Lakshmi Devi wore kavi, the saffron-coloured dress of the Indian sannyasi (one who has renounced the world), but Radhabai kept to white after the custom of sadhus (monks) in the tradition of South Indian Saiva Siddhanta. Even to see her, seated thus in her home dressed all in white, was a joy and a blessing. 

We had no need to exchange words in order to understand each other, and she knew that I too loved silence. 

One festival day I was invited to take my meal with Vadalur Ammayar. While her disciple was preparing the food, I sad on the verandah together with another sadhu whom she had also invited. He soon began to read in a loud voice from some book which happened to be within reach. Not only did he read aloud, but he proceeded to comment on it in even louder tones. Vadulur Ammal quickly sensed my irritation – I was not so patient as he was! She gently explained to the sadhu that I had a very special love for silence. He seemed quite astounded that I was not all eagerness to receive his words of wisdom!

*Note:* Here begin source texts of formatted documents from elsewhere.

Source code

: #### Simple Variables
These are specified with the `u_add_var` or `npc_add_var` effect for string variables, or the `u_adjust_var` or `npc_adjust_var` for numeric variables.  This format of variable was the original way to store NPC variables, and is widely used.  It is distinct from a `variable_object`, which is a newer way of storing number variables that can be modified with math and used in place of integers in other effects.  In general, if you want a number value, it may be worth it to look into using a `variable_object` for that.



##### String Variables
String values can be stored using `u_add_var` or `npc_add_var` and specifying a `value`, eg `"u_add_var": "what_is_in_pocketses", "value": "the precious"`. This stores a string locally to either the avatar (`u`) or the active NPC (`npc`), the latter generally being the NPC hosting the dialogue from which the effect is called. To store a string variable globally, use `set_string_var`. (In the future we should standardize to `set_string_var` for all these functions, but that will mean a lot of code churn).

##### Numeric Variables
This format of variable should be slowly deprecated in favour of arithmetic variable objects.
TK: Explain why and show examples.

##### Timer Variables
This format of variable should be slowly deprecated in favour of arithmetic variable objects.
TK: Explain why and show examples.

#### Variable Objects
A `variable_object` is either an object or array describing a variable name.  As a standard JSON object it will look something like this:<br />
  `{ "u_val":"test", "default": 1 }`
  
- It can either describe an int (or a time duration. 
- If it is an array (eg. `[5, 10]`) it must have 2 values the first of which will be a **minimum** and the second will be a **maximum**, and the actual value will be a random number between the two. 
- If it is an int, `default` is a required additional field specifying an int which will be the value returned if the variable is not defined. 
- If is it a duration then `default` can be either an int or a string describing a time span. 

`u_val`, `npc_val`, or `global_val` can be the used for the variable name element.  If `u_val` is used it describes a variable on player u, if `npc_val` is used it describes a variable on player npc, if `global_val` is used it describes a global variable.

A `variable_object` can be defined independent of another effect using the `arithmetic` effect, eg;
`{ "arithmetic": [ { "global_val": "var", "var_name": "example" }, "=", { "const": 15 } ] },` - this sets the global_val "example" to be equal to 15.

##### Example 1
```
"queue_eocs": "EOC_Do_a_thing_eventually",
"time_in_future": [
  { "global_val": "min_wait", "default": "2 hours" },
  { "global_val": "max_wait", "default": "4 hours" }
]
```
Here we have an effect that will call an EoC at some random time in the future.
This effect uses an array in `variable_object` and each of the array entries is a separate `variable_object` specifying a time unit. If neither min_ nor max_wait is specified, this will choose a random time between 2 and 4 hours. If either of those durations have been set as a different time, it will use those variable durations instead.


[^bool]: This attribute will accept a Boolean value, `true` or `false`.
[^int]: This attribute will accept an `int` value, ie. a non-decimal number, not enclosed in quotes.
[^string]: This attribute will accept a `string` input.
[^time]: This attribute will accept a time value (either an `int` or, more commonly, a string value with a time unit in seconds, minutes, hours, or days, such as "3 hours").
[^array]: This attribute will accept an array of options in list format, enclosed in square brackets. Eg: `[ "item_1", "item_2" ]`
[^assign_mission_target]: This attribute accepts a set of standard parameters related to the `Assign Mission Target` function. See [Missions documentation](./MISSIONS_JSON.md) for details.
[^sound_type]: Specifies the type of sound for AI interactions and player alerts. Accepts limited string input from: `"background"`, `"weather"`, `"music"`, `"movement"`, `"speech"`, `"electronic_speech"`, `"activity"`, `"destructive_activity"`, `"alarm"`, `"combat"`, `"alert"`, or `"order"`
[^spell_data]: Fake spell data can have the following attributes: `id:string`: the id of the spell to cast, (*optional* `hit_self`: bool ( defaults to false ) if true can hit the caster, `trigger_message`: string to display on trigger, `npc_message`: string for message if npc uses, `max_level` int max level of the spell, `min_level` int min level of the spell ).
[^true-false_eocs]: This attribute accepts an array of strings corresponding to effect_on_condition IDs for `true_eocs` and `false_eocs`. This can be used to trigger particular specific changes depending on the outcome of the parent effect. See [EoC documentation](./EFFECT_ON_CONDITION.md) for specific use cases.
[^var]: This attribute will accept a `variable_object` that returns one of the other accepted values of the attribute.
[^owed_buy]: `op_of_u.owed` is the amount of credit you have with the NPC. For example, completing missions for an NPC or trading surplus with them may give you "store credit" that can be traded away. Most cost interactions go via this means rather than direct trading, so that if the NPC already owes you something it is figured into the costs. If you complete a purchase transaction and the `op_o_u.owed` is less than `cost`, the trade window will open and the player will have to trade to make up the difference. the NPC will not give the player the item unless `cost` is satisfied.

However, out of deference to Ammal, he gave way and continued to read it to himself, while Ammal and I were left to enjoy our silence. 

On another occasion her guru came to visit her. I never managed to discover on what grounds she called him her guru, but no matter. He normally lived at Mount Abu in the far north, but that year he had come to spend several weeks at the ashram of his disciple. Alas, the arrival of the so-called guru soon destroyed the silence of the hermitage. He had invited some other people to accompany him, no doubt with the idea of sharing his wisdom with them also. Day and night the ashram rang with hymns, addresses, conversations. Ammal introduced me to her guru, and I greeted him with a due respect, but we never could discover any common ground on which we could converse. 

When I was alone with Ammal, she showed me her little room . . . all cluttered up with images, statues and lamps. Right in the middle had been placed a Sri Chakra, for the guru was a devotee of Shakti, the Divine Mother. 

“Beautiful, isn’t it?” said Radhabai, as she showed it all to me. “Of course,” I replied, “but, all the same, it strikes me as terribly inconvenient in your tiny hermitage. It leaves no room even to turn around.” “Ah! So you also know how I feel.” She said quickly, “I am so glad. But ‘he’ needs all this, so why should we upset him? When he leaves, I will clear it all away and once again enjoy peace and silence.” 

The day came when Lakshmi Devi completed her twelve years of silence. With a woman companion she went to Tirupati to be released from her vow. After that she had to return to her home near Mysore. However, in the following year, when I came back to Tiruvannamalai, I was surprised to find her once again in her hermitage. I asked her what had happened. “Yes, indeed. I went back home as arranged.” She answered, “but when one has spent twelve years on Arunachala, where else can one find shanti (peace) to compare with the caves of this mountain?”